Para tal, impõe-se proceder à análise dos tipos legais em causa, pois que a matéria de facto indiciariamente apurada, não suscita dúvida alguma, sobre a sua verificação.
Parece-nos – avancemos, desde já - demasiado clara e ostensiva, a persistência do assistente num manifesto erro em termos de dogmática penal.

Com efeito.

III. 3. 3. 1. O assistente juntou aos autos o relatório social elaborado pela arguida em que se faz referência aos seus processos pendentes no DIAP, onde se lê: "no contacto estabelecido com a Secção Central do DIAP Porto, fomos informados que C...... tem sido ora arguido, ora ofendido, em inúmeros processos judiciais (cerca de 80) desconhecendo-se actualmente o número de processos pendentes".

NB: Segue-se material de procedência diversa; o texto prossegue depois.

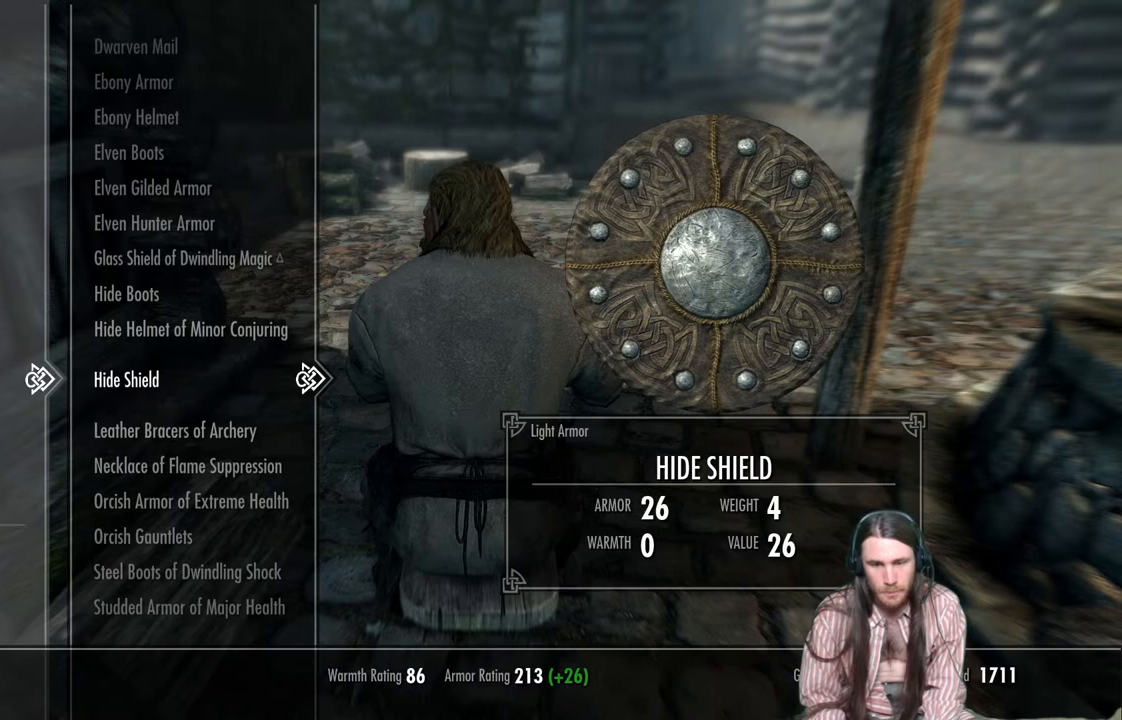
{"buttons": [], "left_stick": "center", "right_stick": "center", "events": []}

Considera o assistente que esta conduta integra o tipo legal previsto no artigo 50º/1 da Lei 34/2009 de 14 de Julho, que estabelece o regime jurídico aplicável ao tratamento de dados referentes ao sistema judicia, prevê, que, “quem, sem a devida autorização, por qualquer modo, aceder a qualquer dos dados pessoais previstos na presente lei, é punido com pena de prisão até 1 ano ou multa até 120 dias” e, nos termos do n.º 2 alínea b) do mesmo artigo “a pena é agravada para o dobro dos seus limites quando o acesso tiver possibilitado ao agente ou a terceiros o conhecimento de dados pessoais.”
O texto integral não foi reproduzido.